If you check out the Firewall->History view on your NG, what rules are matched by DNS traffic?



#6 John K. Mes

John K. Mes
  • Members
  • 29 posts

Posted 23 August 2016 - 09:17 AM

Howdy!

 

THe split-DNS suggestion is a good one.

 

I would also suggest:

 - Make sure you have a "pass" rule for DNS outbound from the remote site to HQ.  For fun, place it before your VPN rule.  Look for UDP-53 traffic on both firewalls.  Sometimes the request comes in, but there isn't a reciprocating rule on the HQ firewall so the reply never goes back.

 

 - Do a traceroute to make sure the tunnel is working like you think it should.  THere should only be 1 hop between client & DNS server.  Ping doesn't tell the whole story.... :-)

 

Hope this helps,

~John



#7 Ivar Refsdal

Ivar Refsdal
  • Members
  • 5 posts

Posted 24 August 2016 - 01:39 AM

Thanks alot guys. I'll try these things out.

 

 

A little update here:
I got my original setup to work, but i had to disable the rule called "LOCALDNSCACHE".
All my clients at the new site now uses the dns servers at the primary site.
I see Chads and Gavins point, there will be alot if unnecessary dns traffic through vpn here, so i have also been looking at the split dns option. Haven't figured out how to set that up yet.
Any hints on that will be appreciated :)
 



#8 IT Director

IT Director
  • Members
  • 5 posts

Posted 12 September 2016 - 03:54 PM

Will you have a DC (or other server) at the remote site that can take a DNS role, or is the remote site serverless?



#9 Chad Hicks

Chad Hicks
  • Members
  • 48 posts

Posted 20 September 2016 - 01:56 PM

You'll want to add the DNS Module to the "New Site" box for Split DNS.  This way only domain traffic will route over VPN tunnel, while regular internet traffic routes over the commodity ISP link.  If you're not familiar with DNS I recommend submitting a support case with Barracuda.

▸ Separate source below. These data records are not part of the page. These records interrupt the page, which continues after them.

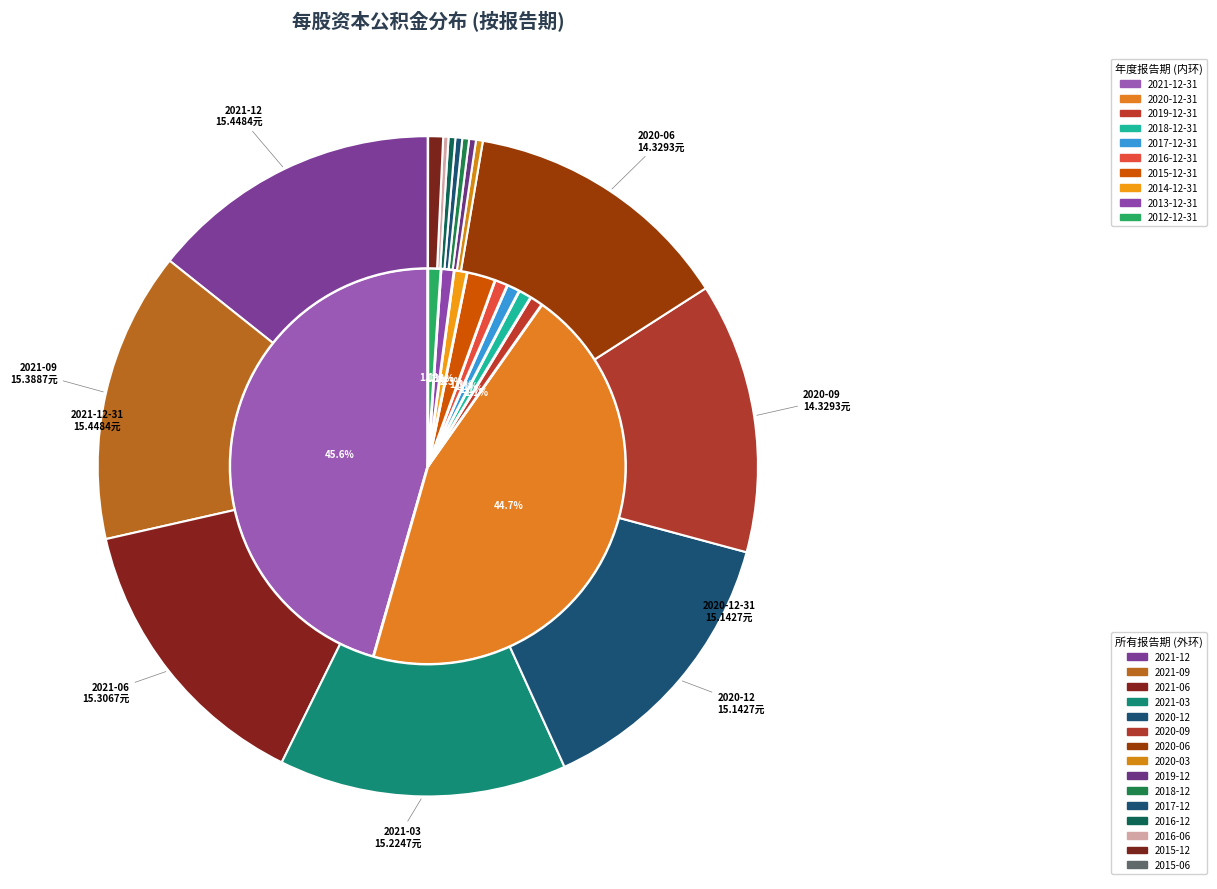

Which has a higher value, 2021-06-30 or 2020-06-30?

2021-06-30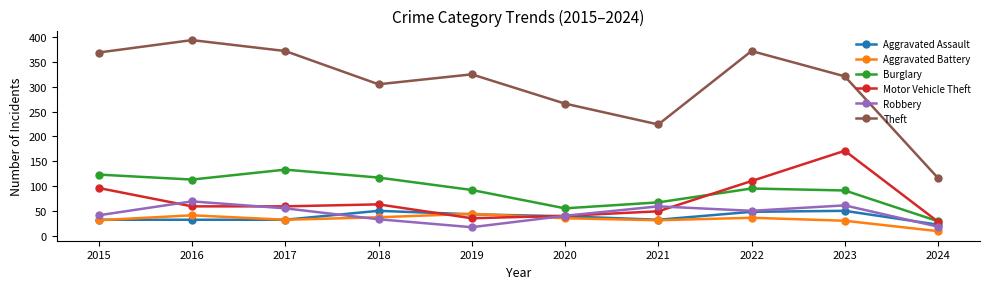

Which series has the widest spread of values?

Theft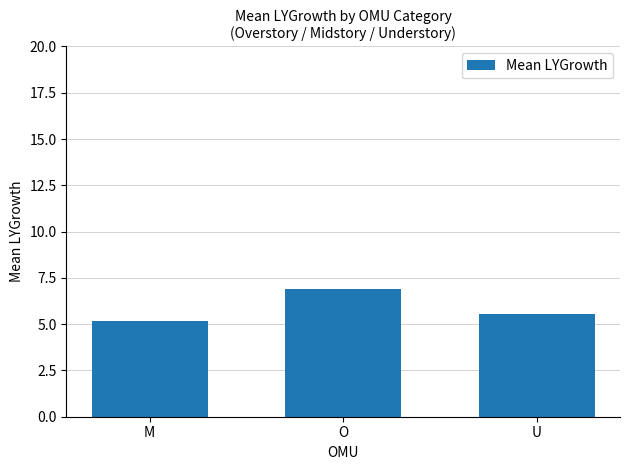

Reading right to left, extract all data points from this chart.

U=5.6	O=6.9	M=5.2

This is definitely the way to go.  I have personally used this method, and works beautifully.



#10 Robert Czymoch

Robert Czymoch
  • Members
  • 59 posts

Posted 16 January 2017 - 04:58 PM

In a Site to Site VPN tunnel all you need to do is make sure you have a Firewall policy that allows DNS across the tunnel. After that its a routing issue. 

 

We have over 15 Tina tunnels between sites (site to site VPN) and we have never had to do anything with split DNS, which is only an issue for client to site VPN's. AD sites and services is setup correctly and so are the subnets.